I have been assigned to build a Drupal 8 "CMS" system. After working for sometime with mild success there is a possibility to use another framework to build a more flexible and robust platform.
The scope of the project is not defined which is part of the problem, but I digress. (Basically, I working with people who don't have clue as to what they want) I think it's time to move away from Drupal and build a custom CMS. As the project will have a variety of non Drupal feature in the months to come. Now what I need is some facts to back this up. Wappalyzer used to provide charts of usage of certain frameworks.
I was wondering if there any site or articles out there I could use to prove to a non-technical person, why we should move away from Drupal. Website usage, security concerns, or hiring trends, etc.
Although I don't mind Wordpress, it has such a bad security reputation, the sysadmin won't consider it.
I would like to use Laravel or Codeigniter but need some evidence as to back it up.
Drupal is a fine off the shelf CMS that is very extensible. I'd argue it has framework like features, but with the goal to extend CMS capabilities.
I don't know enough about your use case to suggestion one over the other.
If you're in the position of choosing between Drupal, Laravel, etc. you are probably in the position to evaluate other solutions not based on PHP.
If you just need a CMS, there are tons of open-source CMS already built that you can use commercially for free. Why spend time/money building a new one?
At this point, Laravel is so widespread in the PHP world, you might as well just use it. They have a smaller version (Lumen, I think?) that is probably faster to learn and much lighter-weight.

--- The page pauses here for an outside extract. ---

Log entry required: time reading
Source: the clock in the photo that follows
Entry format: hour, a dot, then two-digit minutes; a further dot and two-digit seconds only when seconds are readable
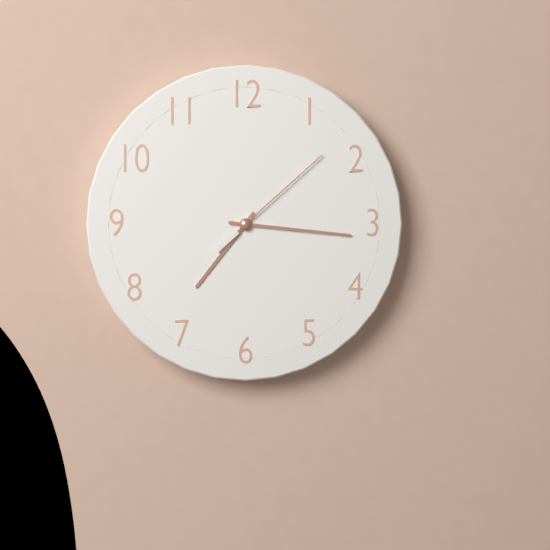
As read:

The good news is time and money is not an variable in the equation. (meaning I'm not working in the real world...)
If I do understand that correctly, if I were you, I would spend some serious time learning about why they picked Drupal in the first place. If you run into brick walls, keep on knocking on doors until someone eventually lets you in.
I have been involved in many projects, but I have never seen one with very loose requirements end well.
I'm probably wrong and it's just my opinion, but Laravel feels like it's a one man show.